Stop. Of course, some vegetables are still missing from this lunch. Actually, any vegetable goes well with the vegan peanut sauce. So you can sauté your veggies of choice to go with it. I chose pak choi for this day. I simply cut it in half and sautéed it briefly. I topped my lunch with fresh spring onions, peanuts, sesame seeds and of course chili sauce. Do you love chili sauce as much as I do?
Here are a few more tips for a quick healthy lunch for you:
- think about what you want to eat the day before. That way you don’t waste time thinking about it.
- consider if Meal Prep is a good alternative for you.
- determine how much time you have to cook and how much time you want to spend eating. You don’t want to rush when you eat!
- your perfect vegan lunch should include: Vegetables, carbohydrates, fiber and protein.
- too greasy lunch will make you tired and harm your concentration.

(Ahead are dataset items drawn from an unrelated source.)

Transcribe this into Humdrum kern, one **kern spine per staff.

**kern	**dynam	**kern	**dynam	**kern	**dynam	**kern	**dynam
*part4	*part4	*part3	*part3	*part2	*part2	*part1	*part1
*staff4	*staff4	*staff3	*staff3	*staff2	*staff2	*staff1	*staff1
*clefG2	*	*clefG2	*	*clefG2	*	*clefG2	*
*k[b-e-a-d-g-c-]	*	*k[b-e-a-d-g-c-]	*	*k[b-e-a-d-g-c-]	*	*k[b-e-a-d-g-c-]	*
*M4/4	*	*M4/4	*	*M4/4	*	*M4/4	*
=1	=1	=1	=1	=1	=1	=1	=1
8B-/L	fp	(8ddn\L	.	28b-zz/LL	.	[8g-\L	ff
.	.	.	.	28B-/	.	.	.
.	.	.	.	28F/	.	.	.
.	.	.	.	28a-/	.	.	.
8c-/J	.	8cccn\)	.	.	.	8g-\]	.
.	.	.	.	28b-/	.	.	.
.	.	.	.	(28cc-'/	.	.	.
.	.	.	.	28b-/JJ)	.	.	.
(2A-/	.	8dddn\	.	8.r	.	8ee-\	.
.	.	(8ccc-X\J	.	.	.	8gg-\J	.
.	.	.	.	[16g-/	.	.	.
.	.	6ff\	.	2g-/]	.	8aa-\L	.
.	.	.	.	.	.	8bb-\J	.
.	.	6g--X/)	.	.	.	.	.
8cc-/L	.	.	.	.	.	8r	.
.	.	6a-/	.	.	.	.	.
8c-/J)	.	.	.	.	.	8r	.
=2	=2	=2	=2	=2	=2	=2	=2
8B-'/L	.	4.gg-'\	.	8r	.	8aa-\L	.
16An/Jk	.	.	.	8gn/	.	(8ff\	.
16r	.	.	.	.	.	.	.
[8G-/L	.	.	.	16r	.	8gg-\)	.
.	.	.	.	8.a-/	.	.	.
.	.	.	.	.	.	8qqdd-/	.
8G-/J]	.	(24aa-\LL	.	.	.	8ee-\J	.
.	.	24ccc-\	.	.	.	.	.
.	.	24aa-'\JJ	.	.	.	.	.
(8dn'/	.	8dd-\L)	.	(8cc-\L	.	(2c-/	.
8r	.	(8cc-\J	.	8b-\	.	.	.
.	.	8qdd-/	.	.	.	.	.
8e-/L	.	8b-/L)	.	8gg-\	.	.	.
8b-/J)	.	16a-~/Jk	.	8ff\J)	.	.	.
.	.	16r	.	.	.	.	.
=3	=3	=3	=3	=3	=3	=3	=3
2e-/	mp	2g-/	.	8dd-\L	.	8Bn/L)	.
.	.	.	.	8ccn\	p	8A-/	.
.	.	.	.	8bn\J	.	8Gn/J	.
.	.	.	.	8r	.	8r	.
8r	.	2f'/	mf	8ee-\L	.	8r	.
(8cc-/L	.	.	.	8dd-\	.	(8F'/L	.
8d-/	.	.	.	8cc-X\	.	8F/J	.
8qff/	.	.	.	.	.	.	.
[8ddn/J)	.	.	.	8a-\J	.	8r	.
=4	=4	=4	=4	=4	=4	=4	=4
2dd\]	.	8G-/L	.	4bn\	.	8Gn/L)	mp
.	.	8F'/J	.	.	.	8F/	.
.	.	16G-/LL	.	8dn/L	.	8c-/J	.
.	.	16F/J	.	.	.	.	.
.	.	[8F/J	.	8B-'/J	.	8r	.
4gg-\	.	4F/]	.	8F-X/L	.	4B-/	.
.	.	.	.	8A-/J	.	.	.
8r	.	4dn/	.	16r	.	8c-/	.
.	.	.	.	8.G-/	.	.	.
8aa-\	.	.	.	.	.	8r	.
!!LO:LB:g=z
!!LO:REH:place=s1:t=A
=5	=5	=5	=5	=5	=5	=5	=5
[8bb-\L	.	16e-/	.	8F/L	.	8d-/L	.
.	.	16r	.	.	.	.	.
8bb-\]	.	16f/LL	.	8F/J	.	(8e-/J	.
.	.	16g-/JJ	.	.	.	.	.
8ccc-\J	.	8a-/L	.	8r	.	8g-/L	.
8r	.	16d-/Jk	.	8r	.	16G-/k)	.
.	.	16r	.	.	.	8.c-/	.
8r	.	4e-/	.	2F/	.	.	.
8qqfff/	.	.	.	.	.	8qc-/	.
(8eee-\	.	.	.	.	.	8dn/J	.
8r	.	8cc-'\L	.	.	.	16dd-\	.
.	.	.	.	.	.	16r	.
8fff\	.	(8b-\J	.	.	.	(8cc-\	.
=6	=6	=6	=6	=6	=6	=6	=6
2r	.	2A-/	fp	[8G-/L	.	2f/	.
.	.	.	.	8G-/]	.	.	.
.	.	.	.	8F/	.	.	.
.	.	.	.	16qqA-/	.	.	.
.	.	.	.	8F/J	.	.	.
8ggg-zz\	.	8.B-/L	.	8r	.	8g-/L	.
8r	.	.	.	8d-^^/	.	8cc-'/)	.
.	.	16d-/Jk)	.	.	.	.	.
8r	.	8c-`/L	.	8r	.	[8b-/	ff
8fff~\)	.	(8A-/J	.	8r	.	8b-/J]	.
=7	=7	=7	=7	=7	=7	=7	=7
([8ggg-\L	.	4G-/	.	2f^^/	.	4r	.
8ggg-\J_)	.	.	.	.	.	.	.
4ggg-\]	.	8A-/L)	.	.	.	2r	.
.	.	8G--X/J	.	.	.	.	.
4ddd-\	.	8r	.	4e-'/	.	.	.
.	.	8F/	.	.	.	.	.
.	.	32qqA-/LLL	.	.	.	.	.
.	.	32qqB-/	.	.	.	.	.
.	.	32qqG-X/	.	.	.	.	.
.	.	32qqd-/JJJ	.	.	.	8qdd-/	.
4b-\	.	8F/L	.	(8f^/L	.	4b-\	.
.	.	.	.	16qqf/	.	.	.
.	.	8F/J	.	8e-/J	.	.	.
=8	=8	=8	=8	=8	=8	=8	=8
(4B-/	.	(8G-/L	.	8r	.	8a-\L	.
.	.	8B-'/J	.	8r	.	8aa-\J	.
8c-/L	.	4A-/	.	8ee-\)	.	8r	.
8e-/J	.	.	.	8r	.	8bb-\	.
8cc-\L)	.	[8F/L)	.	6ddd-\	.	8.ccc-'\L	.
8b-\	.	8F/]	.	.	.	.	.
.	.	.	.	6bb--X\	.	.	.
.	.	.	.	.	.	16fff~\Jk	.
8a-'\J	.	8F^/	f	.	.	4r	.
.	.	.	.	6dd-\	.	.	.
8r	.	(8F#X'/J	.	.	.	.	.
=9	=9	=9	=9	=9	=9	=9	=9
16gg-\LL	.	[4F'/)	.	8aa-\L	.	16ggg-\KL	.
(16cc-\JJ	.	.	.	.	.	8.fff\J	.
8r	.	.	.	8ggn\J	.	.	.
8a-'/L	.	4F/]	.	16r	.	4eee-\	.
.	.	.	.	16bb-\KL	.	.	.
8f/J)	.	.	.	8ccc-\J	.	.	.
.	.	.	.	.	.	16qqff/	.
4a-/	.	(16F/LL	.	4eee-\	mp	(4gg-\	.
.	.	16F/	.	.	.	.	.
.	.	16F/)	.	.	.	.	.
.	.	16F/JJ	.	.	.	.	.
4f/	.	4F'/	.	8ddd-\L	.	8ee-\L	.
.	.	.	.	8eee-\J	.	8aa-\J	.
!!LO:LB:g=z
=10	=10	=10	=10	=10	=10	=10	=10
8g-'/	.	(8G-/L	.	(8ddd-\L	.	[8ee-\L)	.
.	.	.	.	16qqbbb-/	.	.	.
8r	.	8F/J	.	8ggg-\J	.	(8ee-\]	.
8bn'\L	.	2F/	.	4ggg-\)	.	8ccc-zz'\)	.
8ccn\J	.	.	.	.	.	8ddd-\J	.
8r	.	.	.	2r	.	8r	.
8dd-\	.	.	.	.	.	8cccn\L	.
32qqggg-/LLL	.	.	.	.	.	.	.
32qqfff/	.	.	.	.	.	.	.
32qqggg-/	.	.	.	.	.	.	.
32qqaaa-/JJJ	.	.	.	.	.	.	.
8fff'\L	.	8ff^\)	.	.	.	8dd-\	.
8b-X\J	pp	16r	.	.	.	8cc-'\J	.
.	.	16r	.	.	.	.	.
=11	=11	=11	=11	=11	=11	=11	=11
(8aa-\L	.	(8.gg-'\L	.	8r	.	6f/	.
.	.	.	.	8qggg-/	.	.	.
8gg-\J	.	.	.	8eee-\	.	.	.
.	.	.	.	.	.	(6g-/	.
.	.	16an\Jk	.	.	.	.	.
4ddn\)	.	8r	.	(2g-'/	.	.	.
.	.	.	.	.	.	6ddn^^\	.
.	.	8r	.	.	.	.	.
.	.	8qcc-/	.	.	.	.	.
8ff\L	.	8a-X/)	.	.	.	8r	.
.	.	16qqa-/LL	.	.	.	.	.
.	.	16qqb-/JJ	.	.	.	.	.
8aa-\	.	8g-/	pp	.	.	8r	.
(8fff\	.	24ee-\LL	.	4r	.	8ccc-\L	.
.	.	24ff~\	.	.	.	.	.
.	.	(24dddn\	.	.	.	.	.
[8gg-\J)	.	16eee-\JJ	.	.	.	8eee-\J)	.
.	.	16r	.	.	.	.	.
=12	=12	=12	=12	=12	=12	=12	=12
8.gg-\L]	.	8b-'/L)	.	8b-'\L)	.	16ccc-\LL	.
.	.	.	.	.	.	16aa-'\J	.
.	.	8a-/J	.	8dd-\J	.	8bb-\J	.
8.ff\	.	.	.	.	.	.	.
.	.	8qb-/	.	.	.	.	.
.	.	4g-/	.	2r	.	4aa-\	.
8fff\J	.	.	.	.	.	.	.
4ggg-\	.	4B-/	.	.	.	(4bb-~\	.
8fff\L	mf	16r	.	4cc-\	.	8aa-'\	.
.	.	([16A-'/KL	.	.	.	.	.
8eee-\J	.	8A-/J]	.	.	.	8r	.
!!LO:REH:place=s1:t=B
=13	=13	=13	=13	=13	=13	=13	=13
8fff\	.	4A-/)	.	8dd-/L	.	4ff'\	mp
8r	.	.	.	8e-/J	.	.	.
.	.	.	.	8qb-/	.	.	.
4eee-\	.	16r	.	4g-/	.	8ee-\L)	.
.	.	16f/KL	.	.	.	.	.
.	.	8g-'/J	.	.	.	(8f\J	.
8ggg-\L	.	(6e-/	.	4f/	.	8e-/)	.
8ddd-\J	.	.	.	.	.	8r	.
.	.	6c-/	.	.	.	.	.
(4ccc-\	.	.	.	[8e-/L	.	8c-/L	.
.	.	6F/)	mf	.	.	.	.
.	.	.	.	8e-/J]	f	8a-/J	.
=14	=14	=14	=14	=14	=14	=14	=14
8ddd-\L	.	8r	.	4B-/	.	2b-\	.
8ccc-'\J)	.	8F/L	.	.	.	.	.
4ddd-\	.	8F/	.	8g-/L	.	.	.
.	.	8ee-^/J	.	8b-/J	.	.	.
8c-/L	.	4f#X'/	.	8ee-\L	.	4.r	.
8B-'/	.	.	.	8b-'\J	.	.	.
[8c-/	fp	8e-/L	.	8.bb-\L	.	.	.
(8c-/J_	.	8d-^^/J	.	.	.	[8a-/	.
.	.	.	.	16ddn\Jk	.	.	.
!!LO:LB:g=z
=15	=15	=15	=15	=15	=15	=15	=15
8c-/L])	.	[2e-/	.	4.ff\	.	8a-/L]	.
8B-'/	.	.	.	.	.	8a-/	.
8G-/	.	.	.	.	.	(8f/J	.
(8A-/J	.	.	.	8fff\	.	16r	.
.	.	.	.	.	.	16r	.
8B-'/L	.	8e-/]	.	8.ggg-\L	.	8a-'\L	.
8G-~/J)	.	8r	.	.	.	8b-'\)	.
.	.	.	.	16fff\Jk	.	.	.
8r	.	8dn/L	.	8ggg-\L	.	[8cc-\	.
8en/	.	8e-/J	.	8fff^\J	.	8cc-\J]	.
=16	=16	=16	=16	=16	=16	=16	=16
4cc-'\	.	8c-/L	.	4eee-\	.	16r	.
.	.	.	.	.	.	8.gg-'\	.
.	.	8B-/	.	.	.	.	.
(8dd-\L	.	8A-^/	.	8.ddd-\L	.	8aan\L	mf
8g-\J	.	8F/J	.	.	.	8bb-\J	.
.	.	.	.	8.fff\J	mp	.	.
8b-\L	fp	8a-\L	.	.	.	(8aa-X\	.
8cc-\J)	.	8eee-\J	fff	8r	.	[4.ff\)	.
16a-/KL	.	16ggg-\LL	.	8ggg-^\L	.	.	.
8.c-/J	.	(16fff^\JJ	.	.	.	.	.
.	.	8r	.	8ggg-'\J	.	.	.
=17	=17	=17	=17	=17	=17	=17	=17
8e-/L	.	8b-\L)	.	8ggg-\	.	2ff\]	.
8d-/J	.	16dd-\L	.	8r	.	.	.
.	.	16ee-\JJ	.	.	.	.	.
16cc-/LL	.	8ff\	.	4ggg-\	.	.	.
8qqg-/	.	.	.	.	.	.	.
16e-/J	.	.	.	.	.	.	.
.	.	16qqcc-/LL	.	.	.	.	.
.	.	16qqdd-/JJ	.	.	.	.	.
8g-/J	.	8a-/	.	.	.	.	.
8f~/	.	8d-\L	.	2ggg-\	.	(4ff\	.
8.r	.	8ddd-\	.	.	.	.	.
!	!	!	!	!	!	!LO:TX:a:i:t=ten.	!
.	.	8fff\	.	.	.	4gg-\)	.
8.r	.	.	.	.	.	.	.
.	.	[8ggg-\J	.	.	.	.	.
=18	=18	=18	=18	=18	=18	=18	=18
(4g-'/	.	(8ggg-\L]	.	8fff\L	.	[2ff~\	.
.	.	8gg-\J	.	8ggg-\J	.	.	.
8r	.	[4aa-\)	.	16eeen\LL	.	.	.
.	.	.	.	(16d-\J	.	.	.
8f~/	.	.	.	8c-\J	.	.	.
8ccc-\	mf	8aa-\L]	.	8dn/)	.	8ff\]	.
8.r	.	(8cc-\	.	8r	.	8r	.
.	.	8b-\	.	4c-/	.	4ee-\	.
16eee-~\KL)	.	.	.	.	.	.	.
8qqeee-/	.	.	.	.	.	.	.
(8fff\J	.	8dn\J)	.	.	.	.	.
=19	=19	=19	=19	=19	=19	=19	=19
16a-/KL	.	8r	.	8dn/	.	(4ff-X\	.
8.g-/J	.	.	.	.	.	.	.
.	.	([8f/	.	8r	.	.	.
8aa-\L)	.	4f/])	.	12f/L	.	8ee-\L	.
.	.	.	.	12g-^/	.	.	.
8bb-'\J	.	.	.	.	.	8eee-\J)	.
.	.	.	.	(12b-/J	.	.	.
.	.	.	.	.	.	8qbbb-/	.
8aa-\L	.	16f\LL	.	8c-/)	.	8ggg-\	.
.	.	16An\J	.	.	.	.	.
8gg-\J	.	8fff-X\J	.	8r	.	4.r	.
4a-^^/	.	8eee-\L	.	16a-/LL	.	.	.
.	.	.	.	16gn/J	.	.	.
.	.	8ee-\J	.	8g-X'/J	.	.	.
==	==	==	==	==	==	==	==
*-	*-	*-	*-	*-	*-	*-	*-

Do you have problems eating healthy for lunch? If so, tell me what your problem is.
Easy Peanut Sauce
3 Garlic Cloves
1/2 Tbsp. Ginger
3 Tbsp. unsweetened Peanut Butter
3 Tbsp. dark Soy Sauce
1/2 Tbsp. Chili Sauce (less or more if you want)
1 Tbsp. Rice Vinegar
1 Tbsp. Maple Syrup
1/2 Cup Water
- Cook the Asian noodles.
- Grate the garlic and ginger and fry them over medium heat.
- Add all the other ingredients and boil the sauce briefly.
- Add the cooked noodles to the sauce.